Um dos segredos-chave de seu enorme poder de fascínio sobre multidões consiste em sua inexcedível capacidade de criar necessidades materiais e imateriais, exacerbando “ad infinitum” a avidez de consumo de pessoas e grupos. O consumismo constitui uma de suas metas irrenunciáveis, ao ponto de promover a confusão entre cidadania e capacidade de consumo desmedido, bem ao gosto do próprio Mercado capitalista. Eis por que já não se afigura bastante lutar-se apenas por um novo modo de produção, devendo-se conectar também a luta por um novo modo de consumo e por um novo modo de gestão societal. Não é por acaso, que “a propaganda é a alma do negócio”… Pense-se, por exemplo, no profundo alcance de convencimento da publicidade, em tempos de campanhas eleitorais – só para ficarmos neste exemplo. Por que têm sido aí despejadas acintosas e crescentes somas de dinheiro, nesses processos eleitorais, e, pior, com tanto sucesso?

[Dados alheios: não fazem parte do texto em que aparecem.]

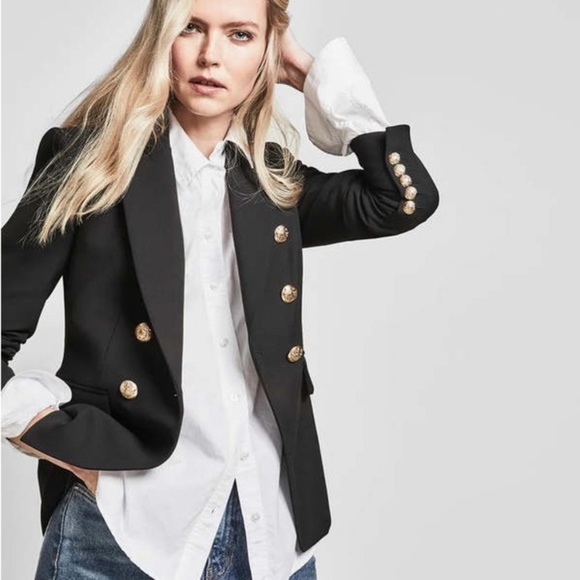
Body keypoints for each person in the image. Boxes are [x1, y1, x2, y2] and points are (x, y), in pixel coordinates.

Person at [1, 0, 439, 578]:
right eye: (191, 28)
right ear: (162, 37)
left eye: (240, 35)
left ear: (267, 51)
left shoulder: (273, 181)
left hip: (268, 531)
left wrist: (311, 74)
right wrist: (66, 445)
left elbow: (400, 201)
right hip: (126, 531)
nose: (210, 56)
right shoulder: (89, 163)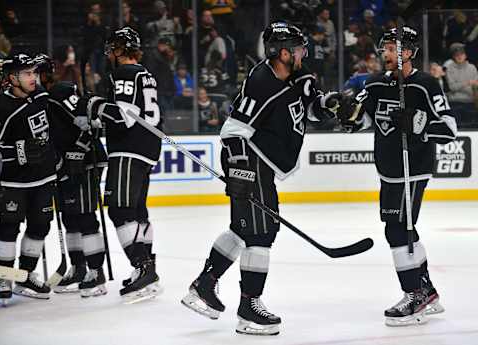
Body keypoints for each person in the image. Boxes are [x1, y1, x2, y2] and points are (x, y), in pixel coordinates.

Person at [181, 21, 340, 335]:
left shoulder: (297, 75)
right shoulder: (262, 82)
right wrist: (240, 172)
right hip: (249, 159)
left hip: (262, 161)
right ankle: (249, 308)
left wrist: (331, 104)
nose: (303, 53)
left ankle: (204, 285)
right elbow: (232, 131)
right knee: (261, 233)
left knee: (242, 229)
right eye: (297, 49)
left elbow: (311, 106)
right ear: (282, 53)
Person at [337, 26, 456, 326]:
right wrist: (350, 119)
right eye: (385, 48)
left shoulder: (426, 85)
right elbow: (364, 118)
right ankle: (426, 290)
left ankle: (414, 295)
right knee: (405, 228)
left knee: (397, 230)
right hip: (388, 168)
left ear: (409, 52)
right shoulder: (376, 83)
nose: (386, 54)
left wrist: (419, 125)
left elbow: (449, 129)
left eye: (392, 49)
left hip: (412, 168)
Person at [84, 27, 163, 301]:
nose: (110, 54)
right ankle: (147, 269)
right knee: (138, 211)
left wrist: (95, 106)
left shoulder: (124, 74)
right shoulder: (146, 73)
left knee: (119, 210)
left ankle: (143, 269)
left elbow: (124, 116)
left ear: (120, 50)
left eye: (113, 49)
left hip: (129, 149)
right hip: (147, 148)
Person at [34, 54, 108, 297]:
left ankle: (97, 273)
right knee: (70, 218)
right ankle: (78, 268)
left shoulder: (61, 92)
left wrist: (78, 152)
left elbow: (91, 122)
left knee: (86, 216)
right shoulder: (37, 100)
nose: (32, 78)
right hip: (65, 165)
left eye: (35, 73)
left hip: (86, 162)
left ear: (44, 74)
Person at [0, 54, 57, 301]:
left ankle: (25, 275)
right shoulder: (1, 106)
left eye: (35, 72)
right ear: (13, 78)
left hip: (43, 178)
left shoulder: (42, 97)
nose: (34, 78)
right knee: (8, 228)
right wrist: (20, 151)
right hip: (13, 182)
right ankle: (3, 277)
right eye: (27, 73)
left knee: (40, 226)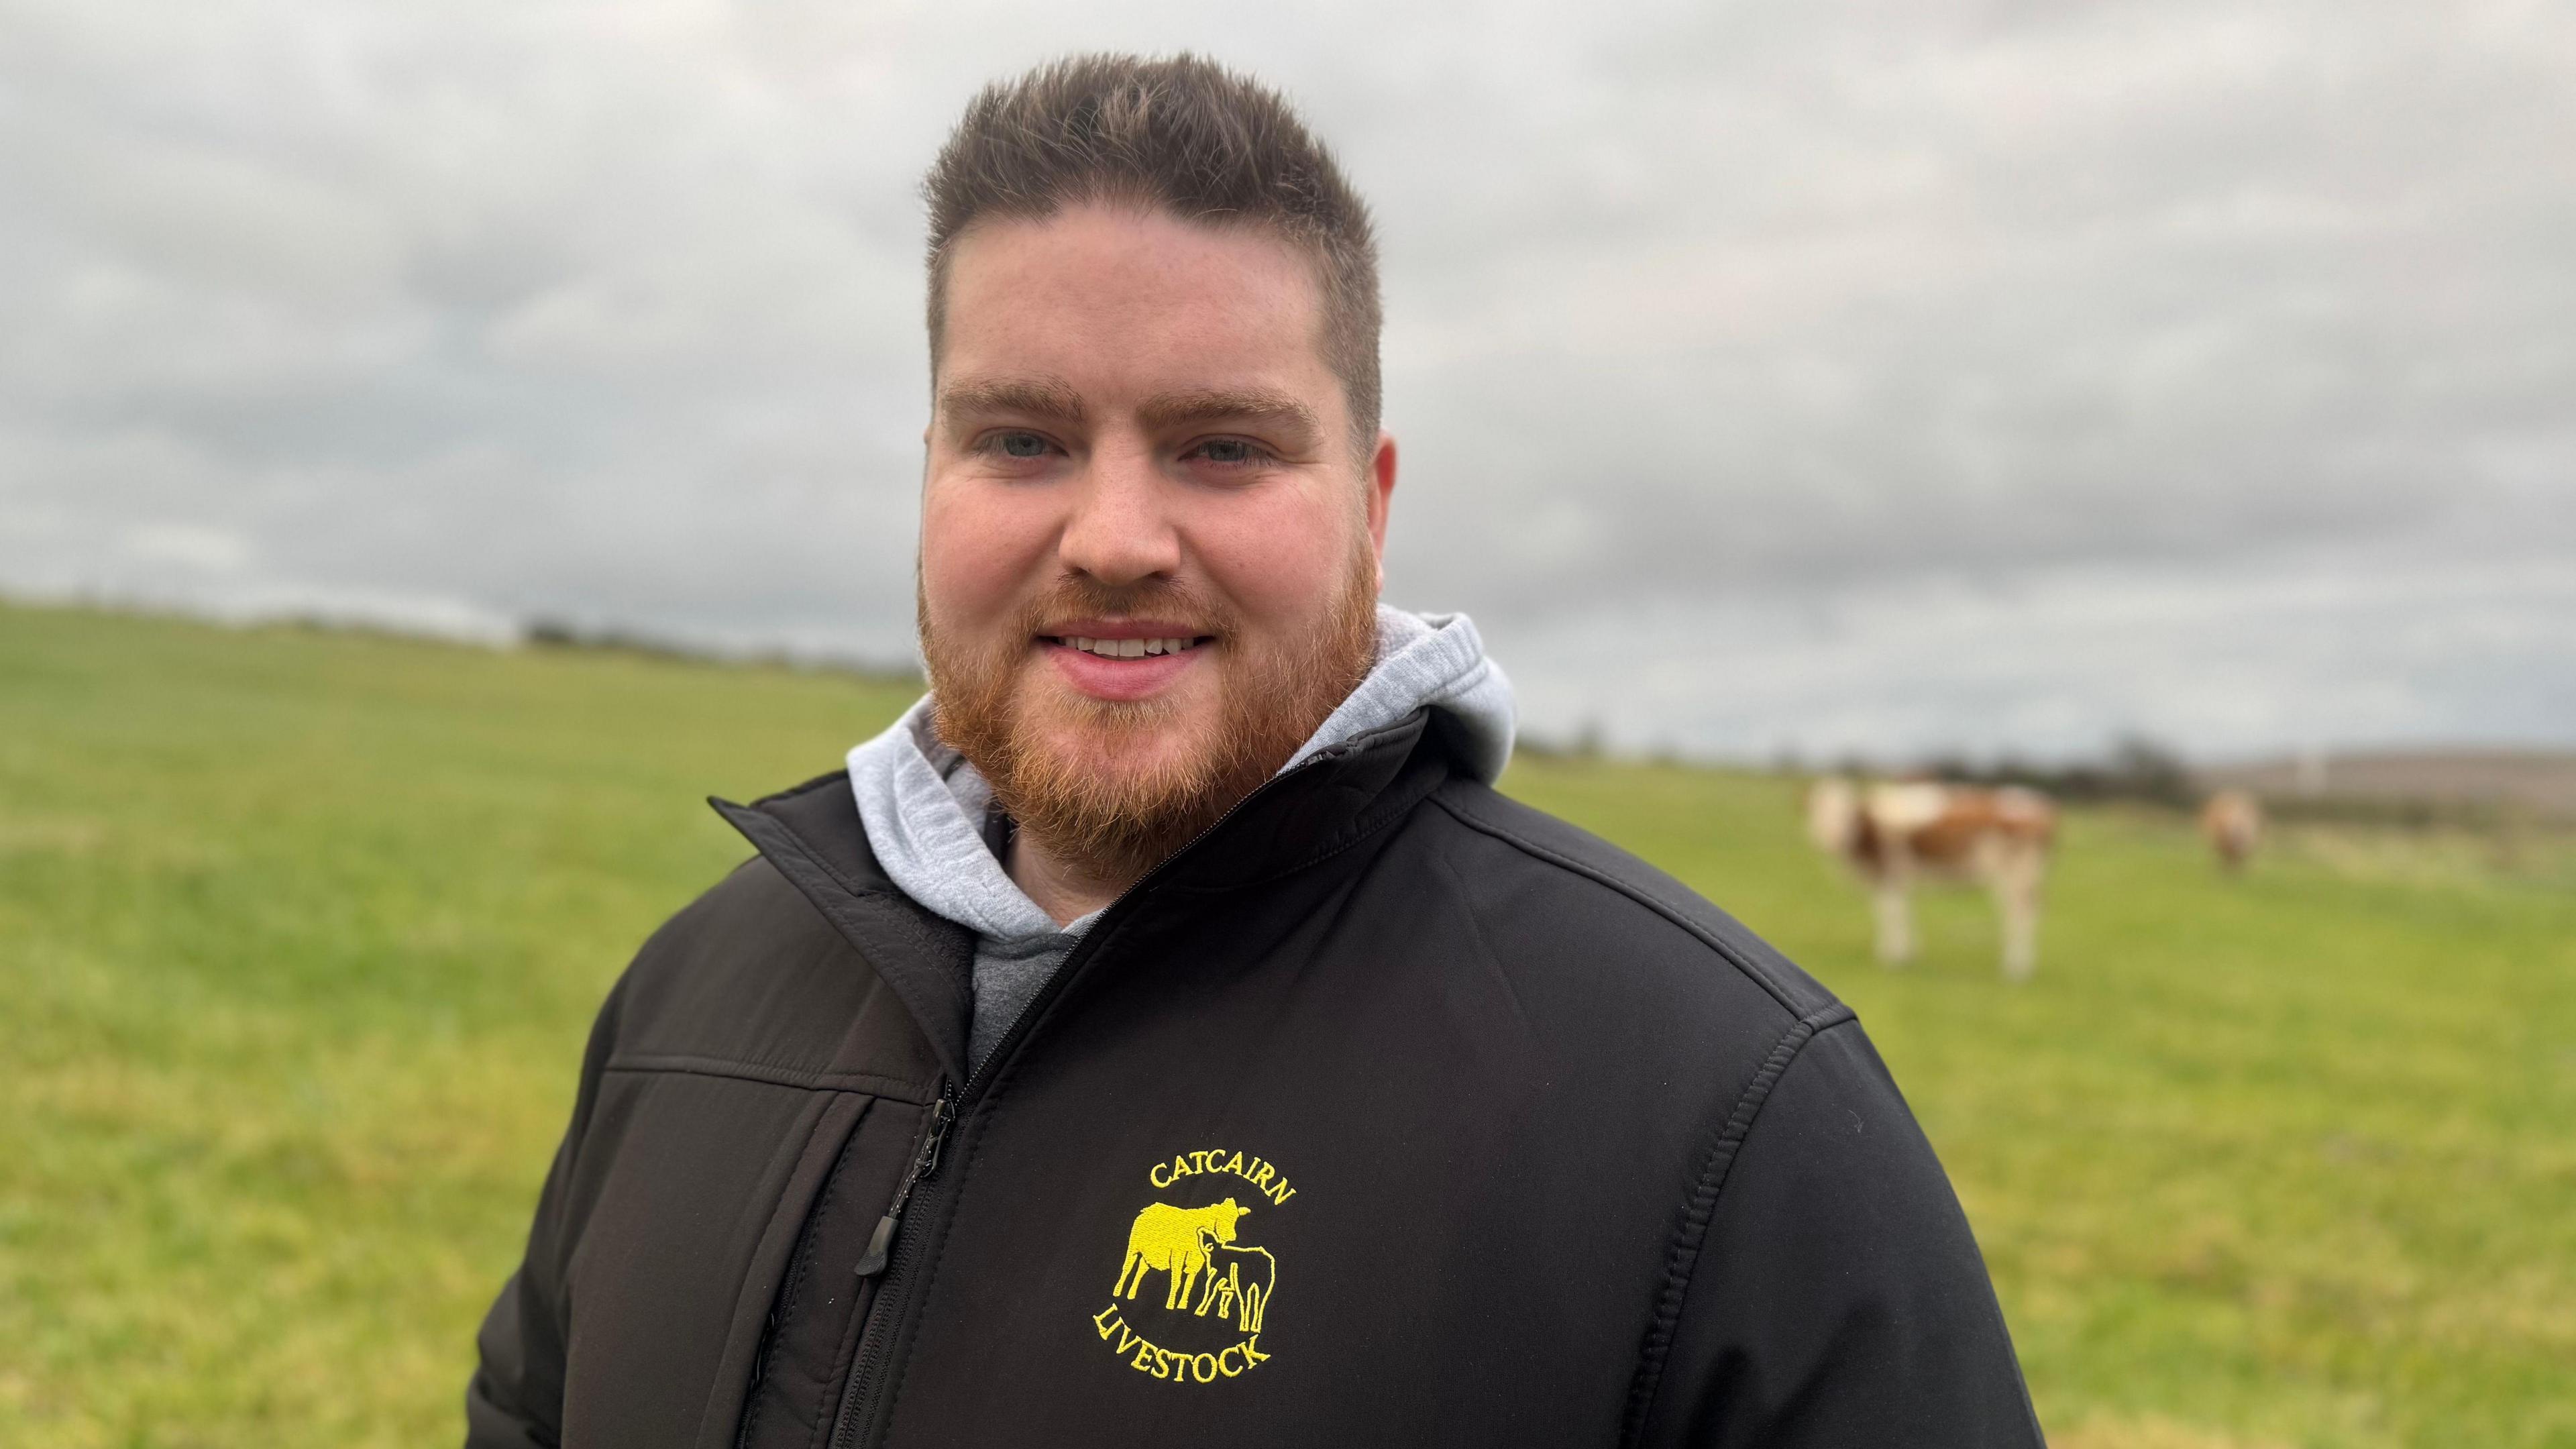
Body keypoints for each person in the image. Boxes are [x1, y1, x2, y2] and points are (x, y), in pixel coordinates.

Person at [464, 53, 2043, 1449]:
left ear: (1371, 500)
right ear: (929, 469)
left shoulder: (1723, 1117)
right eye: (1021, 440)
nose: (1117, 536)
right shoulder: (694, 996)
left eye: (1224, 447)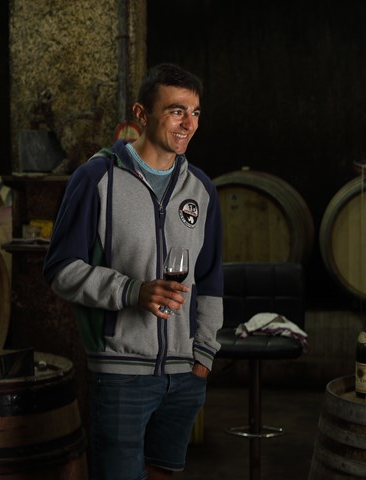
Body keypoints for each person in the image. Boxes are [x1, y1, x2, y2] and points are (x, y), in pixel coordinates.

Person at [43, 63, 223, 480]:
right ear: (142, 114)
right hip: (121, 374)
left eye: (195, 113)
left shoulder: (201, 189)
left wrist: (203, 356)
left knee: (163, 473)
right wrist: (130, 291)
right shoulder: (95, 178)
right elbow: (59, 269)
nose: (188, 124)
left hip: (185, 375)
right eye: (176, 111)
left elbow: (211, 277)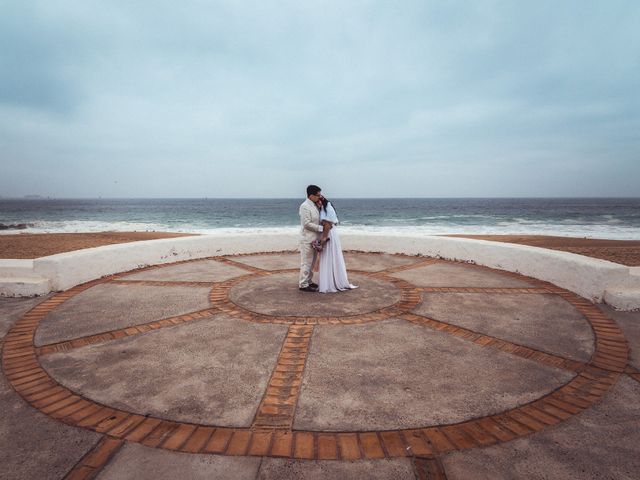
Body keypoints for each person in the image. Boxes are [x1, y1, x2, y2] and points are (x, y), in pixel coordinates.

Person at [316, 196, 358, 293]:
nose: (317, 204)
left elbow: (327, 225)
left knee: (328, 257)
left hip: (329, 234)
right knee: (333, 257)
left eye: (318, 202)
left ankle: (329, 283)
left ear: (321, 201)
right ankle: (333, 280)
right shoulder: (328, 208)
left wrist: (323, 238)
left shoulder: (324, 209)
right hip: (333, 234)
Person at [298, 185, 323, 292]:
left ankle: (309, 281)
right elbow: (307, 224)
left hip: (315, 239)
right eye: (318, 195)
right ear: (311, 195)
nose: (320, 197)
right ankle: (303, 284)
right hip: (307, 239)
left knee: (312, 263)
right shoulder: (304, 206)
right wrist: (321, 228)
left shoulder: (315, 205)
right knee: (306, 262)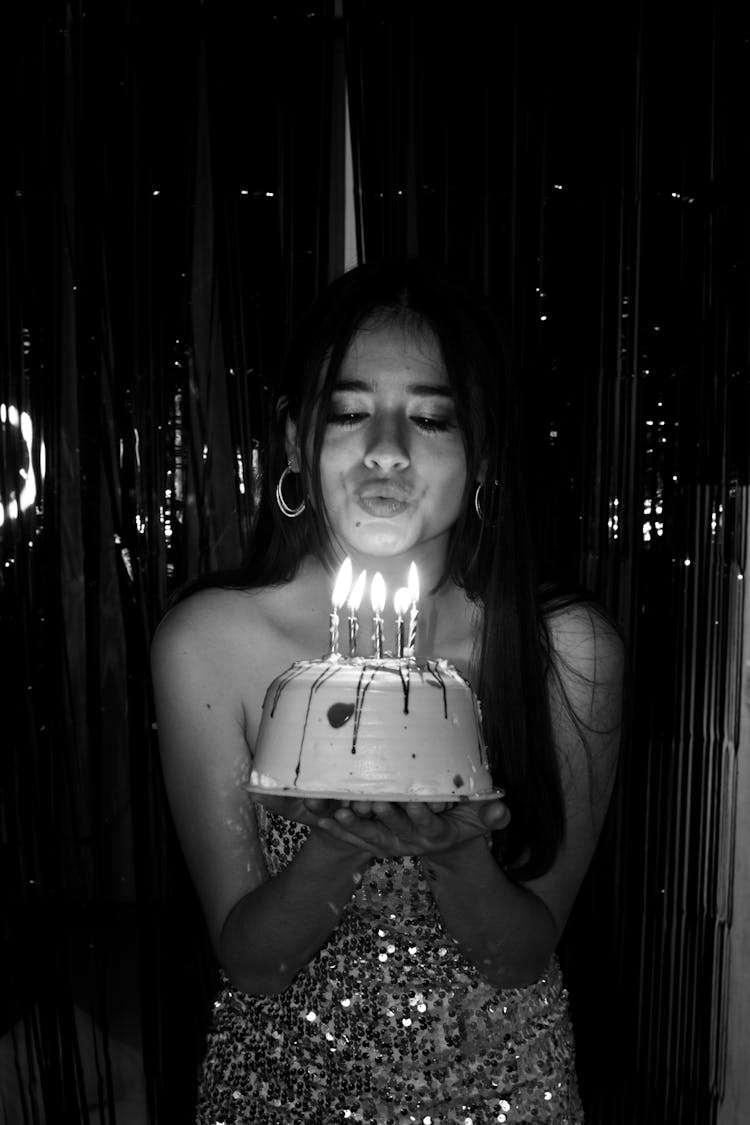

Neste e em uma infinidade de retalhos da vida cotidiana, (quase) tudo se acha atravessado pelo fetiche da mercadoria (ver, a este respeito, a reflexão oferecida pelo filósofo Juan José Bautista: https://www.youtube.com/watch?v=avmjOh-VIyI). Tudo vira mercadoria, inclusive os humanos, isto nos remete à famosa lenda do rei midas, que, ao tocar, tudo se transformava em ouro. O que pertence ao Bem Comum da humanidade: as terras, as águas, o ar, as matas, as florestas, as fontes de água, os aquíferos, os rios, os oceanos… as pessoas, as relações sociais… tudo vira mercadoria, objeto de lucro, à medida que se transforma em bens de troca. Como isto não prosperaria tão facilmente, caso fosse divulgado, em sua crueza, trata-se de esconder todo tipo de falcatrua nele subjacente – exploração, dominação, marginalização, toda sorte de violência, agressão, etc., tudo se reveste de uma aparência “natural”, inconfundível, característica da “ordem natural das coisas”… E assim vai-se perpetuando como “normal” toda sorte de desigualdade e agressão contra os humanos e a Mãe-Natureza. No caso dos sucessivos projetos de entrega do vasto patrimônio nacional, pelo governo Temer, à sanha das transnacionais, a palavra mágica, astuciosamente, e de forma abusiva, empregada pelos vendilhões da pátria, é “modernizar”, ainda que, na prática, isto implique retrocesso ao regime de escravidão.

O alvo destas linhas restringe-se ao caso da política de mineração, sendo relevante lembrar que a mesma lógica se aplica, “mutatis mutandis”, a uma vasta pauta de projetos de leis em tramitação, no Congresso. Com efeito, tal lógica perpassa as impropriamente chamadas “reformas” – na verdade, desmantelamento do pouco que resta de política pública, em especial na gestão Temer. Com relação, portanto, à política de mineração, ora atacada em função das gestões para alterar-se o código de mineração, trata-se, também aqui, de potenciar, de modo esdrúxulo, os ganhos e o controle pelo grande capital de extensas áreas do território nacional e de bens preciosos, em prejuízo da natureza e de vastos segmentos da população brasileira (povos originários, povos das águas, das florestas, comunidades quilombolas, etc.), fazendo retroceder o Brasil a uma condição de colônia. Isto é “modernizar”!

Para melhor ilustrar os graves riscos e ameaças em jogo, representados pelas Medidas Provisórias 789, 790 e 791, ora em tramitação no congresso, permitam-me recomendar, com insistência, que confiram um documentário bastante significativo do que está em jogo:
https://www.youtube.com/watch?v=cEorAlteUWA

Tal como em recentes ”reformas” – na verdade, retrocessos -, a exemplo do Código Florestal, agora se investe, com avidez, no desmantelamento da política de mineração, sempre buscando privilegiar as grandes empresas de mineração, à custa da perversa degradação sócio-ambiental e dos mais elementares direitos de amplos segmentos da população brasileiras. Tendo em vista o perfil sobejamente entreguista das duas casas legislativas da União, e considerando o atual imobilismo de nossas organizações de base, não é difícil prever o pior desfecho, até porque as grandes empresas mineradoras, assim como as grandes empreiteiras, são grandes financiadoras de campanhas eleitorais. Todo cuidado é pouco! Temos que acompanhar mais de perto mais uma investida necrófila dos vendilhões da pátria.

João Pessoa, 15 de novembro de 2017.